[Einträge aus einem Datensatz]

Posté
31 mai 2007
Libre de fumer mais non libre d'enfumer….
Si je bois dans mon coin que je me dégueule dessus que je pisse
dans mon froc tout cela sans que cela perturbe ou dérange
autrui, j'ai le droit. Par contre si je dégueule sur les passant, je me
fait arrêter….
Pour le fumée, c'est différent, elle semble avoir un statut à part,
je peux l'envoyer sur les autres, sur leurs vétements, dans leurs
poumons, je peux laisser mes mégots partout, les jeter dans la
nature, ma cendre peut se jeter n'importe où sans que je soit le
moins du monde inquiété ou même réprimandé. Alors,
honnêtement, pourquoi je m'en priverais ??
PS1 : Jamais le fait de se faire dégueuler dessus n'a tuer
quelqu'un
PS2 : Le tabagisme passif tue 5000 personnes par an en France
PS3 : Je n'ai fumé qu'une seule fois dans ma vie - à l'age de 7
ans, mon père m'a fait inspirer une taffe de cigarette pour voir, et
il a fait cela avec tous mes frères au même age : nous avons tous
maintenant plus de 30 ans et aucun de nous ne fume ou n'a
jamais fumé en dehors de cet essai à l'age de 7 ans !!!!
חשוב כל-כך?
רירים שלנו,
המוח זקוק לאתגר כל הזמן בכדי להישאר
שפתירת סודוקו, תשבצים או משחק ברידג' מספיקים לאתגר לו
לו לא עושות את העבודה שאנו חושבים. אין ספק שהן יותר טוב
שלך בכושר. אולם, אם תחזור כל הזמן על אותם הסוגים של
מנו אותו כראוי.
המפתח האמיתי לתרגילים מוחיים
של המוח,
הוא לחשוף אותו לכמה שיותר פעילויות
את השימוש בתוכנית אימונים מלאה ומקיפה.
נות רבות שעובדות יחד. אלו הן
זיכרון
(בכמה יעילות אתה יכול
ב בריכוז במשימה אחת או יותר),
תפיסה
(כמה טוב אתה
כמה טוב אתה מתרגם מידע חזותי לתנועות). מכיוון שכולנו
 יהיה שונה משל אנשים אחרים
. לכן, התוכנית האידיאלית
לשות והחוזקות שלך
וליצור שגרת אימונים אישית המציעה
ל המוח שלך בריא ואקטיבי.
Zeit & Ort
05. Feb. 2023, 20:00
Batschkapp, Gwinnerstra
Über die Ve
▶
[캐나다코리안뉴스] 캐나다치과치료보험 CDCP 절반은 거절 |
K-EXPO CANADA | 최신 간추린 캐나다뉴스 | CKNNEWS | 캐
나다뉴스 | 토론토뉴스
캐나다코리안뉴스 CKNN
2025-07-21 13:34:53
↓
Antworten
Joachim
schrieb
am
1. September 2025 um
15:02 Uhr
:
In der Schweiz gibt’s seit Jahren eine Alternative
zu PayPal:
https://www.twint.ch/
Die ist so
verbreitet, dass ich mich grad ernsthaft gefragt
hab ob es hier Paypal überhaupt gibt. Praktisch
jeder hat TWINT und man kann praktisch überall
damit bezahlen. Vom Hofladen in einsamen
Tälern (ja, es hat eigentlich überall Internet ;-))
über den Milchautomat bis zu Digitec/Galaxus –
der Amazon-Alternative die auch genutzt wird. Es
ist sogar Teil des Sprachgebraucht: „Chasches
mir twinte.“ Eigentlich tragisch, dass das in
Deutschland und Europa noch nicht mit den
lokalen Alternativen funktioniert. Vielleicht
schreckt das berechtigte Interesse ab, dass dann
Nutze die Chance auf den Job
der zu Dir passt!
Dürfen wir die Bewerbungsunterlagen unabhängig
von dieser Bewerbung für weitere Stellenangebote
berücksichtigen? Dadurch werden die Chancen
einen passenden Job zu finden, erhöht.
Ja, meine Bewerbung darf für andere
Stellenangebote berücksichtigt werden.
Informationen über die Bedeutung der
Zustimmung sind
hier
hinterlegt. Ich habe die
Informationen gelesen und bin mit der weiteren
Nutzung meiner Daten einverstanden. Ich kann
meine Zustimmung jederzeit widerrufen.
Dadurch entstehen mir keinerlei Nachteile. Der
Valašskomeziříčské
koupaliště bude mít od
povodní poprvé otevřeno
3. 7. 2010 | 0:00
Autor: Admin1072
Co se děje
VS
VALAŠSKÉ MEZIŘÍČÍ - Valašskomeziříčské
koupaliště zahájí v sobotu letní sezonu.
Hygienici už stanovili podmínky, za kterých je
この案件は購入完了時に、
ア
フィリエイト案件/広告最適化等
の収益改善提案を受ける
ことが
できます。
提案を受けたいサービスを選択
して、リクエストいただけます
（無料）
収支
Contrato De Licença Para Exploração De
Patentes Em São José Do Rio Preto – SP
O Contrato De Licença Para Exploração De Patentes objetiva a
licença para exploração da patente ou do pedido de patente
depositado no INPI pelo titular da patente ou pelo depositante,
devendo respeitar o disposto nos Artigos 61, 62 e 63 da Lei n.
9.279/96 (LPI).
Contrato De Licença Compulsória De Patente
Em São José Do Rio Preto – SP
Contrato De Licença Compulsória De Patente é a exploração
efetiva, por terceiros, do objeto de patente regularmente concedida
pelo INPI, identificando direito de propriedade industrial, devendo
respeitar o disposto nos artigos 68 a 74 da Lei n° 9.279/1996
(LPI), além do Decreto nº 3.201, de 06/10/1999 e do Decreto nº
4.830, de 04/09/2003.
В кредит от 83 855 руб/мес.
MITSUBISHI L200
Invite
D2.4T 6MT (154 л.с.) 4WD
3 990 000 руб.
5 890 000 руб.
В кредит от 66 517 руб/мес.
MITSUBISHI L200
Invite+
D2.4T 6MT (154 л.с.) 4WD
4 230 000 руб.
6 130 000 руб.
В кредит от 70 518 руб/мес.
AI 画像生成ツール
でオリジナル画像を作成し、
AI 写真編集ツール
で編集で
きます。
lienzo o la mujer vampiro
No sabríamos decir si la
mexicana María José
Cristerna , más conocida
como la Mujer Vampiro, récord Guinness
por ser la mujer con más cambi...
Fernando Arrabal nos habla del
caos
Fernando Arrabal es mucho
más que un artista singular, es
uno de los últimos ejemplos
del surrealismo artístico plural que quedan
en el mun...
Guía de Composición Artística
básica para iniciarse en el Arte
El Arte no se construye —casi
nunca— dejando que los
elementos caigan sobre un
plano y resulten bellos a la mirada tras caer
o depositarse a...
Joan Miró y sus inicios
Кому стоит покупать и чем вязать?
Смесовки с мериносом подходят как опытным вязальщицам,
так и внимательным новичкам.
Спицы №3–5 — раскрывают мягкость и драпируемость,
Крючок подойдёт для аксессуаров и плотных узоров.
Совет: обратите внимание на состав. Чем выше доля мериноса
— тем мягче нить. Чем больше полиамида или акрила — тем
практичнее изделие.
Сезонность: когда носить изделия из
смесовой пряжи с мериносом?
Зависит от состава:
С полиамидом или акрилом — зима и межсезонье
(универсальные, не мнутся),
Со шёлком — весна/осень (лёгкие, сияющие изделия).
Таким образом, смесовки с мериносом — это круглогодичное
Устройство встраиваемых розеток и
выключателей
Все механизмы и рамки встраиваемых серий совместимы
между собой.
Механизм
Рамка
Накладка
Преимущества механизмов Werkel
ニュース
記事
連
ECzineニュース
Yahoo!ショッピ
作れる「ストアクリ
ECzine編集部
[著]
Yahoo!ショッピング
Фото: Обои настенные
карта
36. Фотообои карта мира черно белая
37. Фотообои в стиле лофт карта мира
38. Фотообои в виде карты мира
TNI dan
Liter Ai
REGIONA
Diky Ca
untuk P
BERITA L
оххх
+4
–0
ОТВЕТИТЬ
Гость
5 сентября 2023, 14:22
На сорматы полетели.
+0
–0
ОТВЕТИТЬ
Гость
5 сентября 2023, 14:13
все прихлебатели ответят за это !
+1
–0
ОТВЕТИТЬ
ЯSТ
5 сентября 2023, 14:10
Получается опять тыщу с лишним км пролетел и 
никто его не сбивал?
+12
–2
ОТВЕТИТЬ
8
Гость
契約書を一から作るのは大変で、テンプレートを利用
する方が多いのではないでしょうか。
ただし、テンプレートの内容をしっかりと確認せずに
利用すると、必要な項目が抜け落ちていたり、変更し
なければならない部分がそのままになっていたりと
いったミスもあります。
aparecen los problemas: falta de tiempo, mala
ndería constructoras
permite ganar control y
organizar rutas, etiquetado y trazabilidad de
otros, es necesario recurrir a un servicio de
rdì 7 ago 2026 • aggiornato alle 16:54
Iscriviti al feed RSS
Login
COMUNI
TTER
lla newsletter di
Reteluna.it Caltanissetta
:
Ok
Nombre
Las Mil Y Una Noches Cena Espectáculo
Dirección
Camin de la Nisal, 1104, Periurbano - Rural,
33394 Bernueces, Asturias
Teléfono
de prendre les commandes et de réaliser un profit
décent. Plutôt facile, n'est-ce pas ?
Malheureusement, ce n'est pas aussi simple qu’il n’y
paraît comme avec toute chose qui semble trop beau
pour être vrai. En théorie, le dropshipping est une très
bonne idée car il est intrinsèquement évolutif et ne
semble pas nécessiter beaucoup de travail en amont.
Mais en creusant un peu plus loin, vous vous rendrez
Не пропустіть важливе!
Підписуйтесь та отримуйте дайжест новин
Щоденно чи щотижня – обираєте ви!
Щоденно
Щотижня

## ZU LÖSENDE AUFGABE:
Schreiben Sie alles vom Anfang der Einträge bis einschließlich der Zeile mit „fait arrêter….“ unverändert ab.

## AUSGABE FOLGT:
Posté
31 mai 2007
Libre de fumer mais non libre d'enfumer….
Si je bois dans mon coin que je me dégueule dessus que je pisse
dans mon froc tout cela sans que cela perturbe ou dérange
autrui, j'ai le droit. Par contre si je dégueule sur les passant, je me
fait arrêter….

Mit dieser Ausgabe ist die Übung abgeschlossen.